Le même ou Pierre Moscovici expliquent que l'extension de la TTF aux obligations détournerait les investisseurs du marché obligataire où les taux sont très bas, des taux très bas dont profite l'Etat français pour financer la dette. De plus, cela pénaliserait le financement des entreprises.

 C'est absurde. Les obligations publiques sont achetées une seule fois par les assureurs qui les gardent jusqu'au terme de leur remboursement. Ils ne seront aucunement gênés par une taxe minuscule ; laquelle va au contraire freiner les ardeurs de tous les spéculateurs, banquiers ou non, qui passent leur temps à racheter et revendre pour en tirer des profits instantanés. Même chose pour le financement des entreprises.

 L'hypocrisie sur la délocalisation des activités financières

Enfin nos ministres et banquiers veulent empêcher la taxation des titres mis en pension pour une nuit, ce qui procure aux banques des liquidités à très court terme avec lesquelles elles financent des opérations à long terme, comme le faisaient Dexia et le Crédit immobilier de France juste avant de faire faillite.

 Mais là où l'hypocrisie de nos dirigeants atteint son maximum, c'est qu'en même temps qu'ils prétendent être effrayés par la probable délocalisation des transactions taxées, ils s'emploient à contester le principe de la taxation des transactions à l'origine proposé par la commission européenne, qui est précisément conçue pour lutter contre l'évasion fiscale.

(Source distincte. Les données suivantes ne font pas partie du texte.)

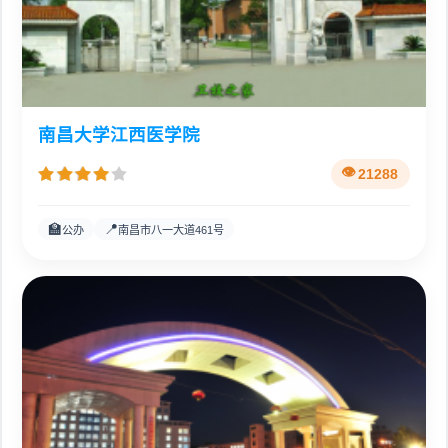
南昌大学江西医学院
21288
🏫
📍
公办
南昌市八一大道461号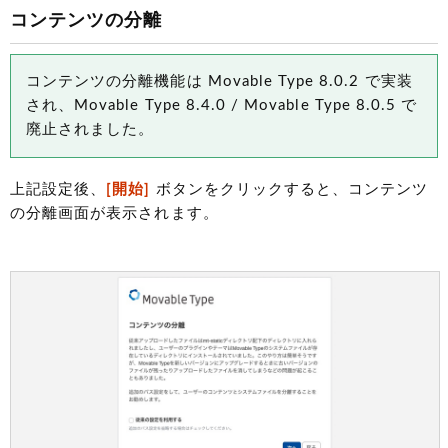
コンテンツの分離
コンテンツの分離機能は Movable Type 8.0.2 で実装
され、Movable Type 8.4.0 / Movable Type 8.0.5 で
廃止されました。
上記設定後、
[開始]
ボタンをクリックすると、コンテンツ
の分離画面が表示されます。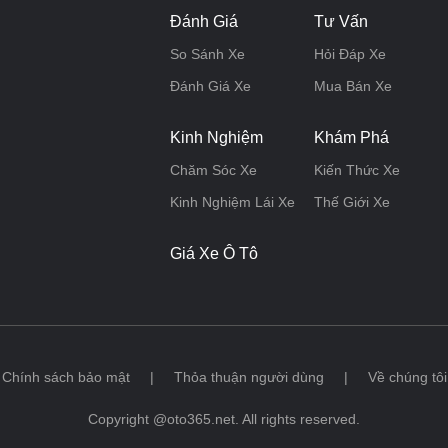
Đánh Giá
Tư Vấn
So Sánh Xe
Hỏi Đáp Xe
Đánh Giá Xe
Mua Bán Xe
Kinh Nghiệm
Khám Phá
Chăm Sóc Xe
Kiến Thức Xe
Kinh Nghiệm Lái Xe
Thế Giới Xe
Giá Xe Ô Tô
Chính sách bảo mật
|
Thỏa thuận người dùng
|
Về chúng tôi
Copyright @oto365.net. All rights reserved.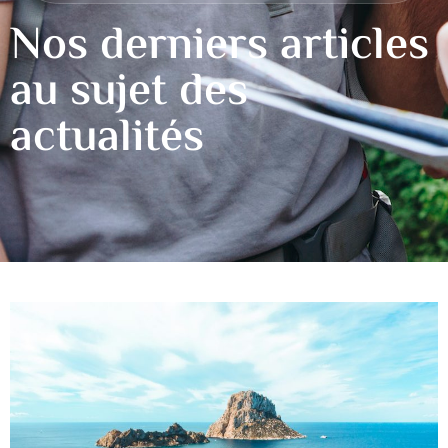
Nos derniers articles
au sujet des
actualités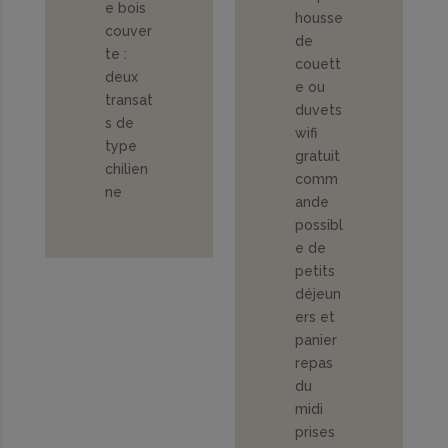
e bois
housse
couver
de
te :
couett
deux
e ou
transat
duvets
s de
wifi
type
gratuit
chilien
comm
ne
ande
possibl
e de
petits
déjeun
ers et
panier
repas
du
midi
prises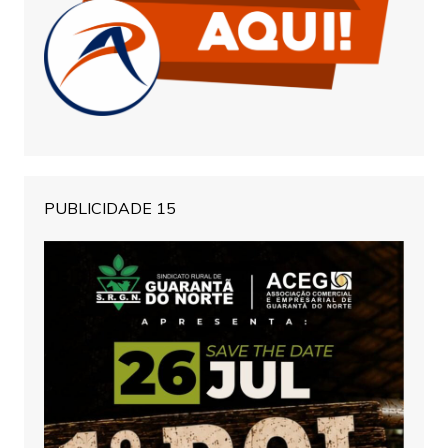
PUBLICIDADE 15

Cela veut dire qu'une banque française est taxée même si elle fait une transaction en dehors de l'Union européenne, par exemple à New York. En complément de ce principe, la Commission veut taxer selon le principe d'émission. Ici, le critère est l'origine de l'instrument, et non pas de l'institution financière.C'est-à-dire qu'une action française vendue à Hongkong par une banque japonaise serait aussi taxée. Le ministère français ne veut appliquer que le principe d'émission. Mais puisque la plupart des produits dérivés sont traités sur des marchés de gré à gré et ne donnent pas lieu à émission, la position française permettrait à une part importante des transactions d'échapper à la taxation.

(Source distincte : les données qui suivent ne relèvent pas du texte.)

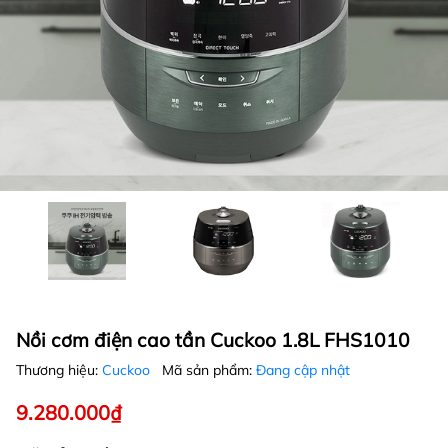
Nồi cơm điện cao tần Cuckoo 1.8L FHS1010
Thương hiệu:
Cuckoo
Mã sản phẩm:
Đang cập nhật
9.280.000₫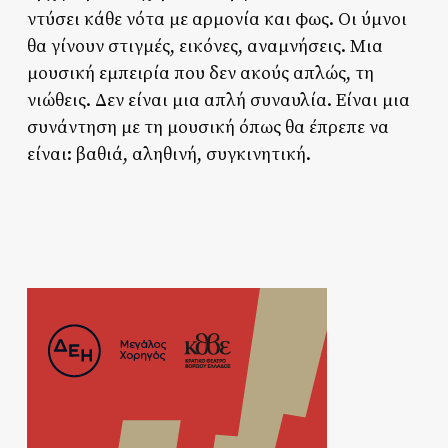
ντύσει κάθε νότα με αρμονία και φως. Οι ύμνοι
θα γίνουν στιγμές, εικόνες, αναμνήσεις. Μια
μουσική εμπειρία που δεν ακούς απλώς, τη
νιώθεις. Δεν είναι μια απλή συναυλία. Είναι μια
συνάντηση με τη μουσική όπως θα έπρεπε να
είναι: βαθιά, αληθινή, συγκινητική.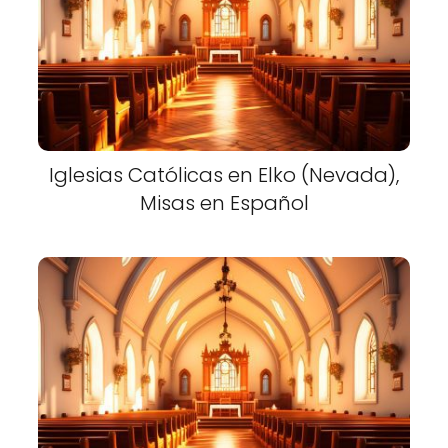
Iglesias Católicas en Elko (Nevada),
Misas en Español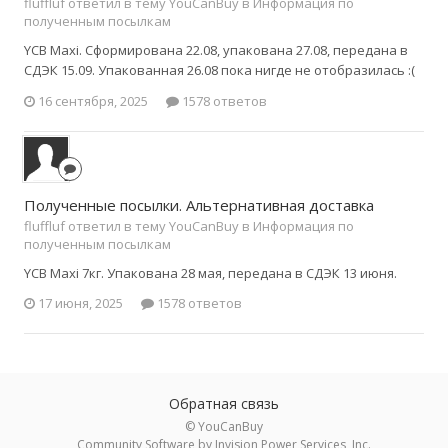
fluffluf ответил в тему YouCanBuy в
Информация по
полученным посылкам
YCB Maxi. Сформирована 22.08, упакована 27.08, передана в
СДЭК 15.09. Упакованная 26.08 пока нигде не отобразилась :(
16 сентября, 2025
1578 ответов
Полученные посылки. Альтернативная доставка
fluffluf ответил в тему YouCanBuy в
Информация по
полученным посылкам
YCB Maxi 7кг. Упакована 28 мая, передана в СДЭК 13 июня.
17 июня, 2025
1578 ответов
Обратная связь
© YouCanBuy
Community Software by Invision Power Services, Inc.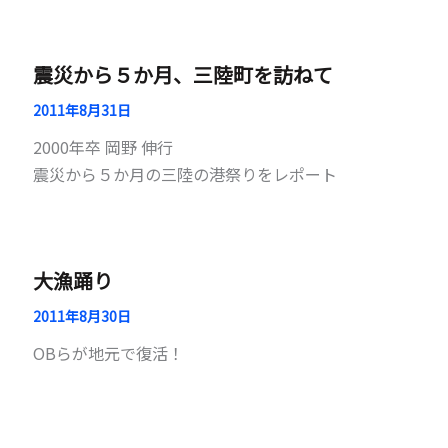
震災から５か月、三陸町を訪ねて
2011年8月31日
2000年卒 岡野 伸行
震災から５か月の三陸の港祭りをレポート
大漁踊り
2011年8月30日
OBらが地元で復活！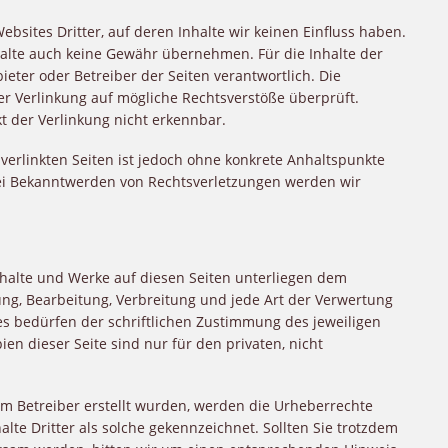
bsites Dritter, auf deren Inhalte wir keinen Einfluss haben.
alte auch keine Gewähr übernehmen. Für die Inhalte der
nbieter oder Betreiber der Seiten verantwortlich. Die
er Verlinkung auf mögliche Rechtsverstöße überprüft.
t der Verlinkung nicht erkennbar.
 verlinkten Seiten ist jedoch ohne konkrete Anhaltspunkte
Bei Bekanntwerden von Rechtsverletzungen werden wir
Inhalte und Werke auf diesen Seiten unterliegen dem
ung, Bearbeitung, Verbreitung und jede Art der Verwertung
s bedürfen der schriftlichen Zustimmung des jeweiligen
en dieser Seite sind nur für den privaten, nicht
vom Betreiber erstellt wurden, werden die Urheberrechte
lte Dritter als solche gekennzeichnet. Sollten Sie trotzdem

 La France veut réduire la taxation des dérivés

Enfin, ultime cadeau aux banques et autres spéculateurs, alors que la Commission propose de taxer un produit dérivé selon la valeur nominale couverte par le produit, et non pas selon le prix du produit lui-même, la proposition française ne taxerait que le dérivé, dont l'effet de levier est souvent supérieur à 20, ce qui lui fait propager et amplifier d'autant les risques systémiques ; cela signifierait donc une réduction de la taxe d'au moins 95 %. 

 Après avoir tenté de saborder la proposition européenne de séparation bancaire, nos dirigeants et banquiers français essaient de réduire à néant une taxe qui, outre l'argent bien utile qu'elle rapporterait, aurait l'effet bien utile aussi de réduire les volumes et les profits spéculatifs, qui sont autant de prélèvements indus sur l'économie réelle.

Faisons tout pour les en empêcher.

 

Groupe Banques du Collectif Roosevelt

(*) Le Collectif Roosevelt est un lieu de formation, de débat et de mobilisations citoyennes, cette association a pour but de contribuer à la réflexion sur la naissance d'une société plus juste et plus solidaire, et de formuler des propositions concrètes en ce sens.

Il compte parmi ses fondateurs Curtis Roosevelt, petit-fils de Franklin D. Roosevelt, Stéphane Hessel, Edgar Morin, Michel Rocard et Pierre Larrouturou.